[Dataset entries]
---*---

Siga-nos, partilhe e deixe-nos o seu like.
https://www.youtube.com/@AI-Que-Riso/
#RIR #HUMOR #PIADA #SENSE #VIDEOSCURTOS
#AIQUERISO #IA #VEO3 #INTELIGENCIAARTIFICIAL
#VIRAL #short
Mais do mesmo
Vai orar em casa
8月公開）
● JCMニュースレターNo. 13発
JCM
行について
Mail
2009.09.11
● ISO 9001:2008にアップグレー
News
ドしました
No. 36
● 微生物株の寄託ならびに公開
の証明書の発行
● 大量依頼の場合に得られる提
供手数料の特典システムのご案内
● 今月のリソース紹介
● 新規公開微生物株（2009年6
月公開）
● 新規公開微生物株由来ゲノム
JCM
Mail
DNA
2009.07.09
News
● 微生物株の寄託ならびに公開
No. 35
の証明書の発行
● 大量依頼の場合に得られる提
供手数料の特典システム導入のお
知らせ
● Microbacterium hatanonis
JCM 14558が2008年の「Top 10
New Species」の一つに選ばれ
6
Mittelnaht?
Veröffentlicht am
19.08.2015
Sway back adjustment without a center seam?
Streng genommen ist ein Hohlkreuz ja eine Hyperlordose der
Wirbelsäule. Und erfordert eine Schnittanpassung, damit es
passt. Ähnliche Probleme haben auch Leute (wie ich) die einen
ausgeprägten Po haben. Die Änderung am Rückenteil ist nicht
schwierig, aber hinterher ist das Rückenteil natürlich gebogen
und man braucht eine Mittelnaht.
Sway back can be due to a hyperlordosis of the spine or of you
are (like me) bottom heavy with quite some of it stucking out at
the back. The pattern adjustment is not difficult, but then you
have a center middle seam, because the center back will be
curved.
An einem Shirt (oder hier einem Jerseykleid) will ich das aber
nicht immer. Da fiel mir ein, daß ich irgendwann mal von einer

---*---

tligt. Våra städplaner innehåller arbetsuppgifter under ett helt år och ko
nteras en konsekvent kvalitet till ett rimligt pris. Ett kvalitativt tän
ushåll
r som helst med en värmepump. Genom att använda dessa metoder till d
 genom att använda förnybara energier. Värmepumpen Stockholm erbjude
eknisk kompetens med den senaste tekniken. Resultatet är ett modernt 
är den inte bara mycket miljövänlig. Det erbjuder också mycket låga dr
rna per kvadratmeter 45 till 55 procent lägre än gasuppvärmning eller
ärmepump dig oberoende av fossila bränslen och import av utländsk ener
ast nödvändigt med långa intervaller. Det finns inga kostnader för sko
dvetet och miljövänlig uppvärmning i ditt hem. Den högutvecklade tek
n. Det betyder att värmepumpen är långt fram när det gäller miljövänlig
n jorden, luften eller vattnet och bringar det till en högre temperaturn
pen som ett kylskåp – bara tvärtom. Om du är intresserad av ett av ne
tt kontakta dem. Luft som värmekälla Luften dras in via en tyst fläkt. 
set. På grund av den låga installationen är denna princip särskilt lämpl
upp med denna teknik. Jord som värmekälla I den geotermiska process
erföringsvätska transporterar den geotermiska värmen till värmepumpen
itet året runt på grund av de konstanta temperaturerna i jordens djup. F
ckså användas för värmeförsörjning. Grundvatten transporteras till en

---*---

### REQUIRED ACTION
Would you please copy all lines in the data that contain the word "Rückenteil"?

### EXERCISE RESPONSE
ausgeprägten Po haben. Die Änderung am Rückenteil ist nicht
schwierig, aber hinterher ist das Rückenteil natürlich gebogen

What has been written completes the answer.